Inline snapshots are great for small, focused values. For large outputs (like a full HTML page), external snapshots or file snapshots are a better fit.

Updating Snapshots

When you intentionally change the output of your code, existing snapshots will be outdated and the tests will fail. This is by design; it's the whole point of snapshot testing. But once you've verified that the new output is correct, you need to update the snapshots.

There are several ways to do this:

  • In watch mode: press u in the terminal to update all failed snapshots
  • From the CLI: run vitest -u or vitest --update to update snapshots and exit
  • In VS Code: use the "Update Snapshots" command on the test gutter icon from the Vitest extension
bash
vitest -u

For inline snapshots, Vitest modifies your test file directly with the new values. For external snapshots, it rewrites the .snap file.

WARNING

Be careful when updating snapshots. Always review the diff to confirm the changes are intentional and not a bug. It's easy to accidentally accept a broken output by blindly pressing u.

File Snapshots

Sometimes the output you're testing is large enough that even an external .snap file feels awkward, or you want to view the snapshot with proper syntax highlighting in your editor. toMatchFileSnapshot() lets you save the snapshot to a file with any extension you want:

js
test('renders the component', async () => {
  const html = renderComponent()
  await expect(html).toMatchFileSnapshot('./fixtures/component.html')
})

The snapshot is stored as a plain .html file that you can open in a browser, view with syntax highlighting, or diff with standard tools.
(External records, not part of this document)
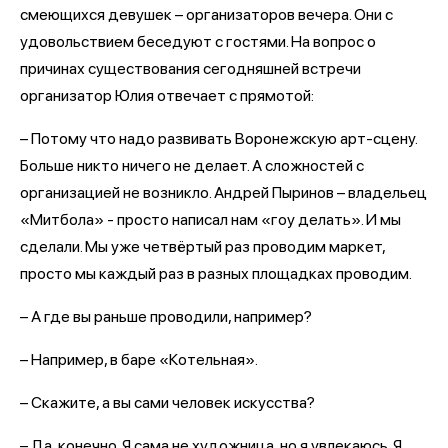
смеющихся девушек – организаторов вечера. Они с
удовольствием беседуют с гостями. На вопрос о
причинах существования сегодняшней встречи
организатор Юлия отвечает с прямотой:
– Потому что надо развивать Воронежскую арт-сцену.
Больше никто ничего не делает. А сложностей с
организацией не возникло. Андрей Пыринов – владельец
«Митбола» - просто написал нам «гоу делать». И мы
сделали. Мы уже четвёртый раз проводим маркет,
просто мы каждый раз в разных площадках проводим.
– А где вы раньше проводили, например?
– Например, в баре «Котельная».
– Скажите, а вы сами человек искусства?
– Да, конечно. Я сама не художница, но я увлекаюсь. Я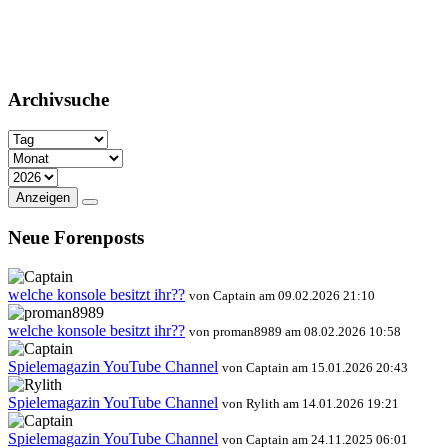
Archivsuche
Anzeigen
Neue Forenposts
welche konsole besitzt ihr??
von Captain am 09.02.2026 21:10
welche konsole besitzt ihr??
von proman8989 am 08.02.2026 10:58
Spielemagazin YouTube Channel
von Captain am 15.01.2026 20:43
Spielemagazin YouTube Channel
von Rylith am 14.01.2026 19:21
Spielemagazin YouTube Channel
von Captain am 24.11.2025 06:01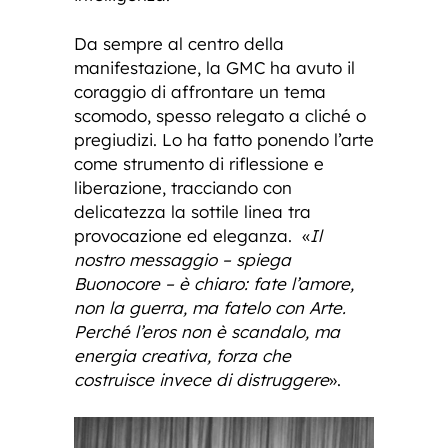
Da sempre al centro della
manifestazione, la GMC ha avuto il
coraggio di affrontare un tema
scomodo, spesso relegato a cliché o
pregiudizi. Lo ha fatto ponendo l’arte
come strumento di riflessione e
liberazione, tracciando con
delicatezza la sottile linea tra
provocazione ed eleganza. «
Il
nostro messaggio – spiega
Buonocore – è chiaro: fate l’amore,
non la guerra, ma fatelo con Arte.
Perché l’eros non è scandalo, ma
energia creativa, forza che
costruisce invece di distruggere
».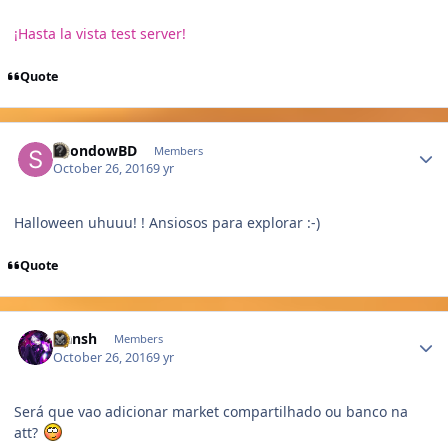
¡Hasta la vista test server!
Quote
Author stats
ShondowBD
Members
October 26, 2016
9 yr
Halloween uhuuu! ! Ansiosos para explorar :-)
Quote
Author stats
Hansh
Members
October 26, 2016
9 yr
Será que vao adicionar market compartilhado ou banco na
att?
This works well for HTML, SVG, CSS, generated code, or any output where the file format matters for readability.

When to Use Snapshots

Snapshots shine when you're working with structured, serializable output that would be painful to assert on manually. Some common use cases:

  • A function that returns a complex configuration object with many nested fields
  • HTML or markup generated by a rendering function or template engine
  • Error messages that include formatted stack traces or context information
  • CLI output or log messages with specific formatting
  • JSON API responses where you want to catch any unexpected field changes

On the other hand, snapshots are not always the best tool. If the output changes frequently (for instance, it includes timestamps or random IDs), you'll spend more time updating snapshots than they save you. And if you only care about one or two specific fields, a targeted assertion like toMatchObject or toHaveProperty expresses your intent more clearly than a snapshot that captures everything.

The general rule: use snapshots when you want to protect against any change in the output, and use targeted assertions when you only care about specific properties.

TIP

For custom snapshot serializers, snapshot matchers, and advanced configuration, see the Snapshot guide.